Movie theaters have been having a rough go of it lately—maybe you’ve noticed? Although theater re-openings across the country have recently resulted in tickets sales bouncing up from their all-time pandemic lows, research has shown that theater attendance is still significantly below what it once was, and shows no sign of returning to pre-pandemic levels anytime soon.
It’s not all bad news, though: Increased demand for ways to watch movies and shows from the comfort of a familiar couch (with a markedly lower risk of contracting an airborne virus) has kicked off something of a renaissance for home theater equipment. And for anyone inclined to shell out big bucks for an immersive home theater experience, LG is introducing its DVLED Extreme Home Cinema: the company’s first-ever Direct View LED (DVLED) display home theater series designed specifically with the high-end market in mind.
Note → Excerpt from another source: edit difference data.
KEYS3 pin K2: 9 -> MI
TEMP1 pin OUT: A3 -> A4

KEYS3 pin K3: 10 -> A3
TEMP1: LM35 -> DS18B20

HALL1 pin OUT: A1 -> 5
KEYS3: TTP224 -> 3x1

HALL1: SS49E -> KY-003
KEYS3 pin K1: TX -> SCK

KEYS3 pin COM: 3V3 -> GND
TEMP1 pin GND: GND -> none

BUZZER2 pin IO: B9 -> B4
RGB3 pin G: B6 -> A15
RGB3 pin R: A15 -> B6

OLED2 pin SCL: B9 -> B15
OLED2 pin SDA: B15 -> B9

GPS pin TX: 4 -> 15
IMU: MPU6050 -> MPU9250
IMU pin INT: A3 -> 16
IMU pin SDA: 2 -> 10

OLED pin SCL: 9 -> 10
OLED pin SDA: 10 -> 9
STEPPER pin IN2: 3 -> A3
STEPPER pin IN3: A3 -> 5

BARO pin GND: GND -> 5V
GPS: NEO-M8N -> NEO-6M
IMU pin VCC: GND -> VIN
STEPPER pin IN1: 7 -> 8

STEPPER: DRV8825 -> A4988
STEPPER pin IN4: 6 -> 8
According to LG, the new displays, announced on Tuesday, are designed to allow “viewers to immerse themselves in the captivating brilliance, vibrant color, wide contrast ratio and breathtaking screen sizes of their commercial counterparts, but in a more intimate setting—your own home.” The new screens range from 2K to 8K configurations, but the real showstopper is the Direct View LED display, which is great for providing scalable, high-quality images, even at commercial screen sizes.
The displays themselves are available in nine sizes, ranging from 108 inches all the way up to a massive 325-inch display. For reference, standard cinema screens start at about 540 inches, which makes these truly theater-sized displays that aren’t for the faint of heart—or wallet. If you’re already a member of the I’m-able-to-afford-a-home-theater income bracket, you probably already know that these babies don’t come cheap. Pricing ranges from $70K up to $1.7 million based on the size, pixel pitch, and resolution of the display—gum stuck to the underside of your chair’s arm rest sold separately. These are luxe displays and LG is pulling out all the stops to market them accordingly, even offering to send the equipment home to you in a gimmicky custom ATA flight case in order to safeguard against the threat of damage en-route.
Still, if you’re someone who can afford a home cinema—and I’m talking to you like you aren’t, but I don’t know you, maybe you are!—these are some of the highest-quality displays currently available for commercial purchase, which should make it worth your while. Still, the least they could do would be to throw in a coupon for some free popcorn or something, geez.